The article “Why 3D Printing Could be a Manufacturing and Logistics Game Changer” (http://www.manufacturing.net/blog/2013/10/why-3d-printing-could-be-manufacturing-and-logistics-game-changer) reviews the capabilities revolutionary characteristics of 3D printing. The article highlights five main benefits of 3D printing:

  1. Three-dimensional printing increases production speed while reducing costs: For any company it’s beneficial to either increase production speed or reduce costs, but to be able to do both would change the industry completely.
  2. Consumer demand will have more influence over production: The possibilities of customization with 3D printing could “re-establish how manufacturers respond to customer demand. Manufacturing could become more consumer-based and responsive to the current market and its needs”.

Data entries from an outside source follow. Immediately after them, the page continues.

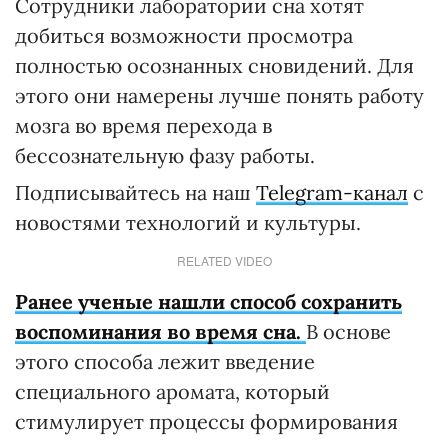
Сотрудники лаборатории сна хотят
добиться возможности просмотра
полностью осознанных сновидений. Для
этого они намерены лучше понять работу
мозга во время перехода в
бессознательную фазу работы.
Подписывайтесь на наш
Telegram-канал
с
новостями технологий и культуры.
RELATED VIDEO
Ранее ученые нашли способ сохранить
воспоминания во время сна.
В основе
этого способа лежит введение
специального аромата, который
стимулирует процессы формирования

  3. Instead of outsourcing, we could return to “near-sourcing” and U.S. production: With lower costs, outsourcing labor could become unnecessary. In contrast, manufacturing facilities “would be located closer to the consumer, allowing for a more flexible and responsive manufacturing process, as well as greater quality control”.
  4. The need for global transportation is significantly decreased: As discussed in #3, with manufacturing sites located locally, global transportation would become unnecessary, which again would help reduce costs even more.
  5. Logistics companies could offer more comprehensive, start-to-finish services: “With 3D printing technology in-house, logistics companies could take on more of a fourth-party logistics (4PL) approach instead of a third-party logistics (3PL) approach.

Before 3D printing can have a drastic effect on the manufacturing industry, it will need to be scaled up for mass and mainstream use. But as summarized above, the possible benefits of 3D printing are staggering.